Sunday, May 9, 2010

Language/Art/Interfaces

"The world view of a culture is limited by thestructure of the language which that culture uses." [Whorf (from Language, Thought and Reality, 1956)] An interface is a structure through which communication/relations take place. To relate in different ways, new structures are required and these need to be learnt (either through evolutionary development or through training). Therefore, the building of new interfaces allows for new perspectives of our relationship with technology, and it is easier to introduce such new structures through experience rather than through spoken language due to the immediacy of experience as opposed to the distance that exists between spoken language and sensory experience. Art enables such experiences to take place in a way that then allows them to be incorporated into spoken forms of language and communication.
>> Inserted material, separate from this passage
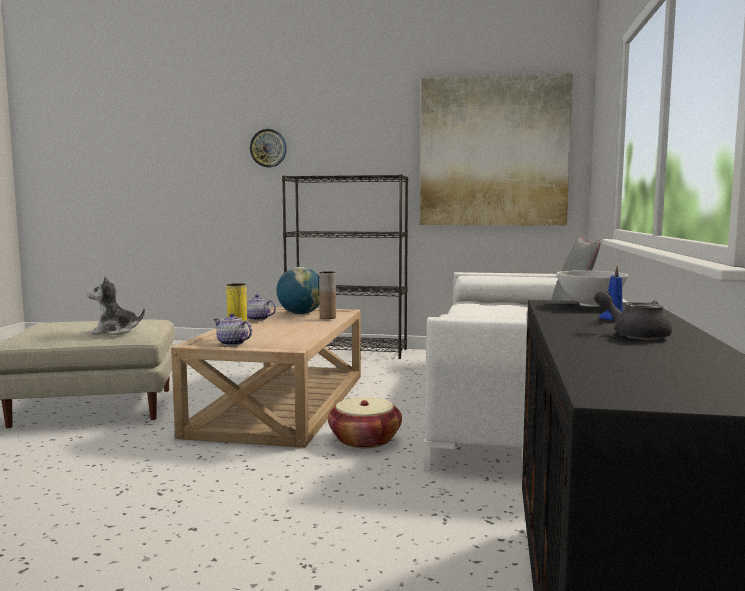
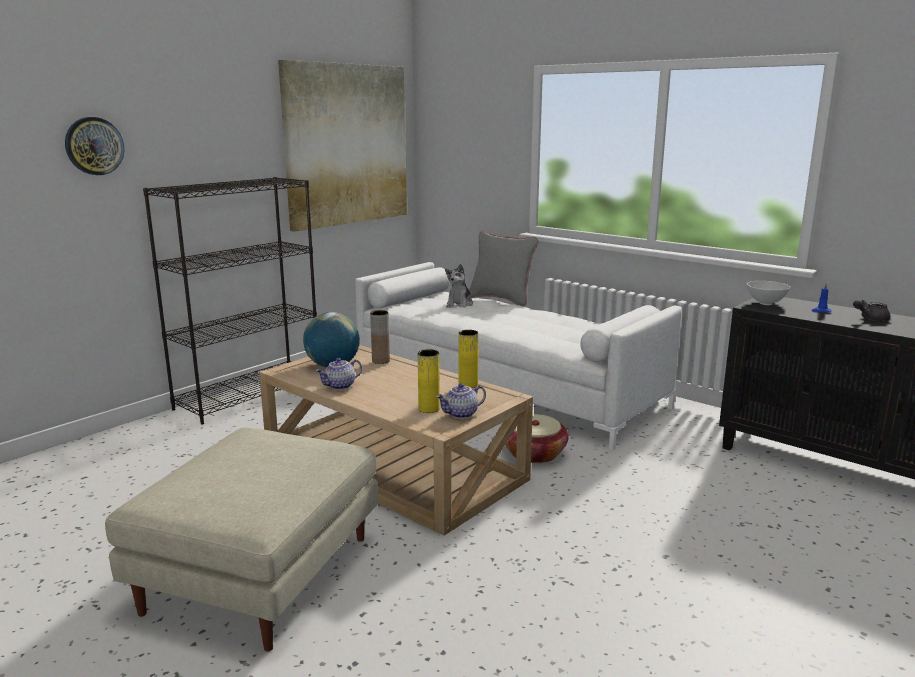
camera: 60 degrees left, 10 degrees up
(114, 331) = (321, 458): plush toy -> plush toy (459, 304)
(304, 337) = (468, 385): none -> yellow vase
However, it also needs to be clear that I’m not discussing issues of communication. I’m not trying to establish a system within which humans and technology can communicate in a way that replicates how humans communicate with humans. This system is entirely different, both more concrete and more abstract. Of course, understanding is required, but this has nothing to do with conceptual/linguistic understanding. The fact that digital technologies use code and ‘programming languages’ to operate and process their functions is a completely separate issue.

For the analysis of what this ‘performance’ is, I need a breakdown of how this performance happens – what are the relations, how do they occur. This needs to be shown through the case studies. I’m noting this because information is going to be a player within this and I need to work out where and how it fits.